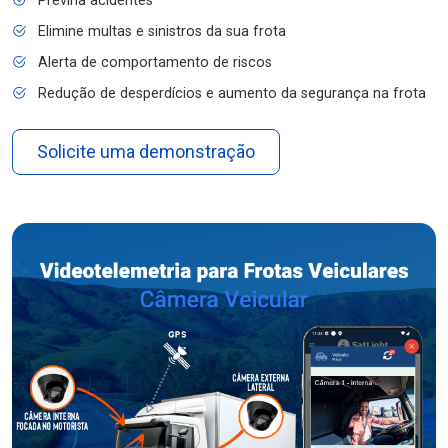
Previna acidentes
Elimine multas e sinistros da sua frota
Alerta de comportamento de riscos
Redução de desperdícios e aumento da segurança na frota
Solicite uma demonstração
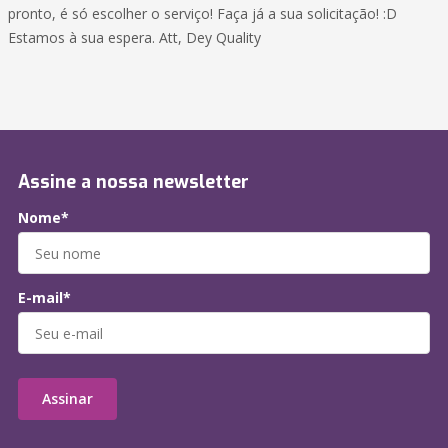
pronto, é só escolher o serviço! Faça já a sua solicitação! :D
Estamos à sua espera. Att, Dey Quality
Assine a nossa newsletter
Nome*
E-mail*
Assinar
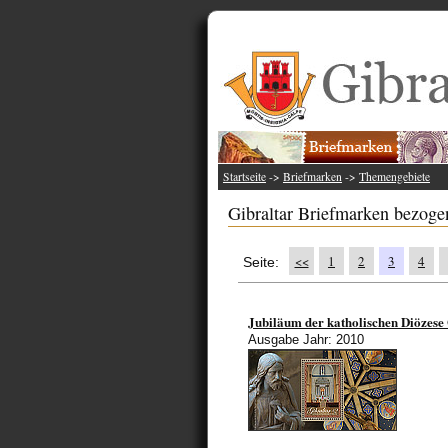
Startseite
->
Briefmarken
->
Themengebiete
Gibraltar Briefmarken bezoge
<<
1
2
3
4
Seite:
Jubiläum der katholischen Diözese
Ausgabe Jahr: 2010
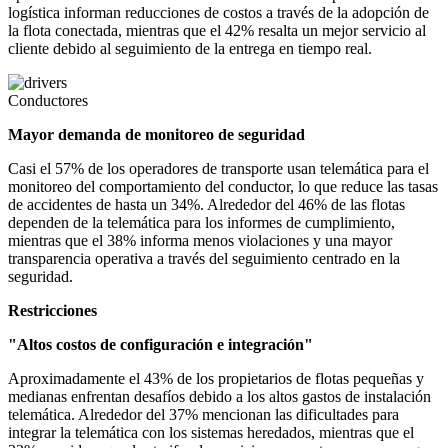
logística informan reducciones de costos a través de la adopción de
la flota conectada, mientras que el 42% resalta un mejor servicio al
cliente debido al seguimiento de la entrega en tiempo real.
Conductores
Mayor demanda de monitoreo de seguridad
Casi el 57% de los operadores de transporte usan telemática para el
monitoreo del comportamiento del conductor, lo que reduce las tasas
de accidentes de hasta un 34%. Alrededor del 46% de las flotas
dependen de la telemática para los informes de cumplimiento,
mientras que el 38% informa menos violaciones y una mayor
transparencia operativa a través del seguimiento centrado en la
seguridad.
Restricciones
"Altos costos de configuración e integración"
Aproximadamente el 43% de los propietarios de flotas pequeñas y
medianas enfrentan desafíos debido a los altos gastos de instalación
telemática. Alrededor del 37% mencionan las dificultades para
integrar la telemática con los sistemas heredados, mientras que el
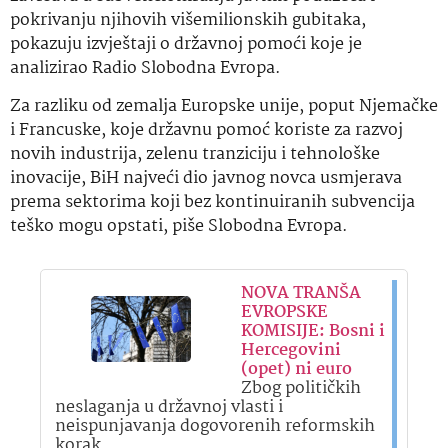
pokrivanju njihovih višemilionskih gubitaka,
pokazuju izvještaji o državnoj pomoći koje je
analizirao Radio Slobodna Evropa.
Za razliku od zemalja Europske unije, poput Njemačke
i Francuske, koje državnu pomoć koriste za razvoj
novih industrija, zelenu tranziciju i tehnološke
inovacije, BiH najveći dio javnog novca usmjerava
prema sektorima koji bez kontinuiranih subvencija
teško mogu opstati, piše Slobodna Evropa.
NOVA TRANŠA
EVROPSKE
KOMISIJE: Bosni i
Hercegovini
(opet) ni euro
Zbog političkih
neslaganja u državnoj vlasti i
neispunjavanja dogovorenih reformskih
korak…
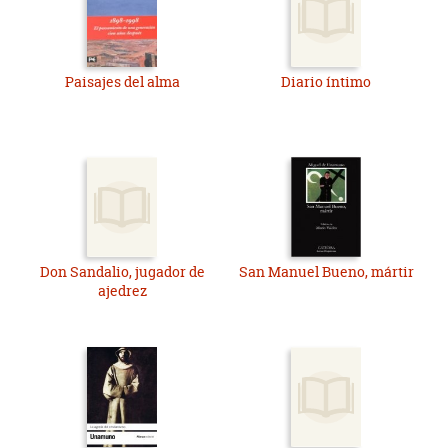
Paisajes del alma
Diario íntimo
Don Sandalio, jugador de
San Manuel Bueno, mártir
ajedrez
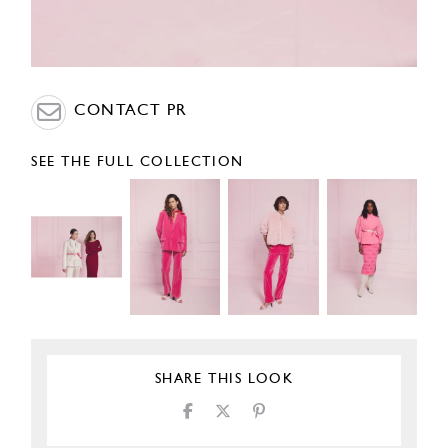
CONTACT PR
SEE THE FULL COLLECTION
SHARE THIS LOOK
· · · ·
> [ABOUT THIS EXERCISE]: Wherever the string "para" appears in the listing above, show the whole line.

> [RESULT FOR THIS EXERCISE]:
Casi el 57% de los operadores de transporte usan telemática para el
dependen de la telemática para los informes de cumplimiento,
telemática. Alrededor del 37% mencionan las dificultades para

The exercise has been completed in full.